Il résulte de l'article 66 de la Constitution et de l'article L. 743-9 du code de l'entrée et du séjour des étrangers et du droit d'asile que le juge des libertés doit s'assurer que l'étranger est pleinement informé de ses droits et placé en état de les faire valoir lorsqu'il se trouve placé en rétention administrative.

L'article L 743-9 précité prévoit le contrôle par le juge du registre prévu à l'article L 744-2 du même code pour vérifier le respect de la notification des droits au moment du placement en rétention, ce contrôle intervenant de fait lors de la première demande de prolongation.
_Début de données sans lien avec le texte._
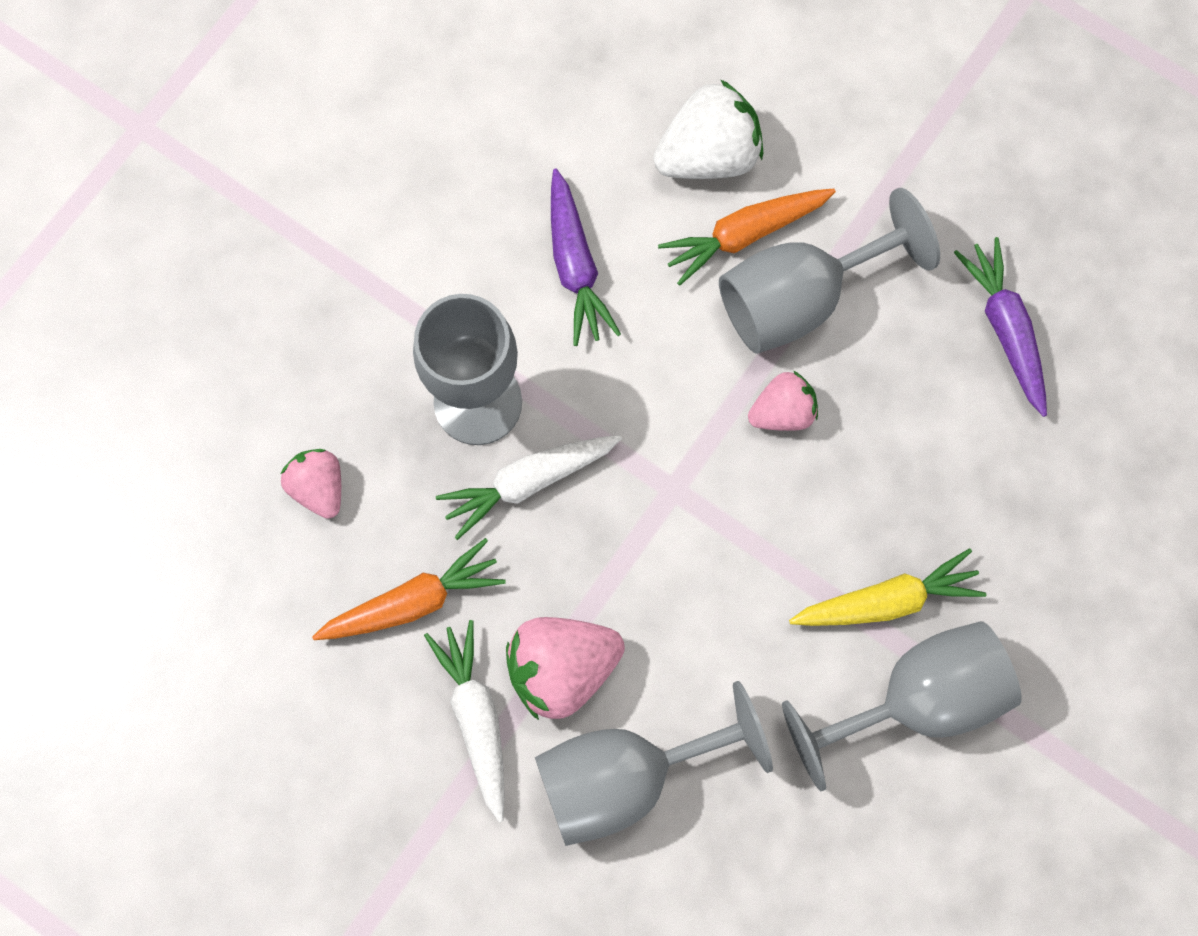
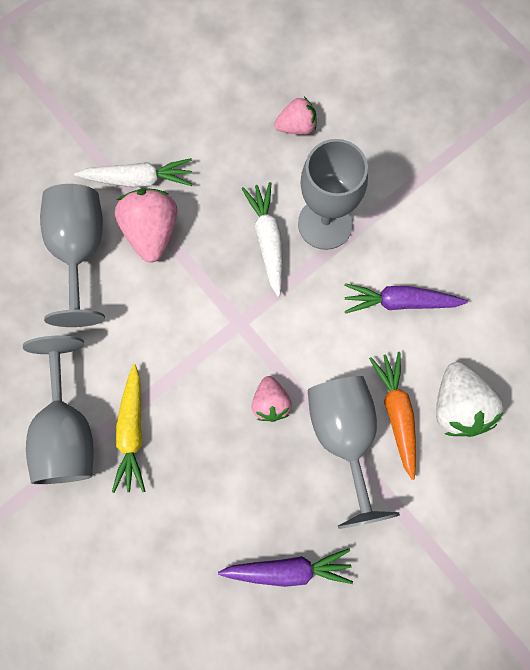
camera: 105 degrees right, 0 degrees up
orange carrot [312,538,506,640] -> none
Aux termes de l'article L. 743-12 du code de l'entrée et du séjour des étrangers et du droit d'asile, en cas de violation des formes prescrites par la loi à peine de nullité ou d'inobservation des formalités substantielles, toute juridiction, y compris la Cour de cassation, qui est saisie d'une demande d'annulation ou qui relève d'office une telle irrégularité ne peut prononcer la main levée de la mesure de placement en rétention que lorsque celle-ci a eu pour effet de porter atteinte aux droits de l'étranger.
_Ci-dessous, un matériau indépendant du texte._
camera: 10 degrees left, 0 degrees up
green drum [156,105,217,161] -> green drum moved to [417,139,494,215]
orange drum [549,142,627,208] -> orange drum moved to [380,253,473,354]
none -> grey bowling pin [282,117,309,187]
Au cas d'espèce, si les droits du retenu n'ont pas fait l'objet d'un rappel spécifique lors des débats comme invoqué, aucun élément du dossier ne permet d'affirmer que le juge des libertés et de la détention ne s'est pas livré au contrôle prescrit par les dispositions de l'article L.743-9 susvisé, le retenu ne justifiant pas des droits qui auraient été bafoués, ni du grief occasionné, se contentant d'affirmer que la non observance de cette disposition lui a nécessairement causé grief.
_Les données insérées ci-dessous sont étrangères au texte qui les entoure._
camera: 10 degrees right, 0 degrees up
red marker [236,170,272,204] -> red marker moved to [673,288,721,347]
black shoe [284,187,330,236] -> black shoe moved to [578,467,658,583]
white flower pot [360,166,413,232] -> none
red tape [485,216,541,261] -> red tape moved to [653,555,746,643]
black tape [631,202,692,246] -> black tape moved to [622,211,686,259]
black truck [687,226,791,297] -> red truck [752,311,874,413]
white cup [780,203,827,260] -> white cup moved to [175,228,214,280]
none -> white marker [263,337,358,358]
Le moyen sera dès lors rejeté.

Sur l'assignation à résidence judiciaire

M. [S] [E] fait valoir que bien que le juge des libertés et de la détention ait constaté que les conditions d'une assignation à résidence étaient remplies, il n'en a pas tiré les conséquences,

qu'il n'existe aucun risque de soustraction à la mesure d'éloignement, qu'il a ainsi bénéficié lors de son incarcération de permissions de sortir qu'il a toujours respectées et qui se sont déroulées sans incident,

que si lors de son audition du 7 mars 2024, il avait indiqué ne pas vouloir quitter le territoire, il a manifesté son accord pour quitter la France et de plus, depuis cette audition, le tribunal administratif de Rouen a annulé l'interdiction de retour sur le territoire national pour une durée de dix ans, ce qui expliquait ses déclarations,

qu'il ne s'est jamais soustrait à l'exécution d'une précédente mesure d'éloignement,

qu'il présente un document d'identité ou de voyage en cours de validité, son passeport ayant été remis aux autorités;

qu'il n'a jamais refusé de communiquer les renseignements permettant d'établir son identité ou sa situation au regard du droit de circulation et de séjour ;

qu'il produit une attestation d'hébergement et établi l'existence d'une relation conjugale avec Mme [M] [R] et la présence de nombreux membres de sa famille en situation régulière en France.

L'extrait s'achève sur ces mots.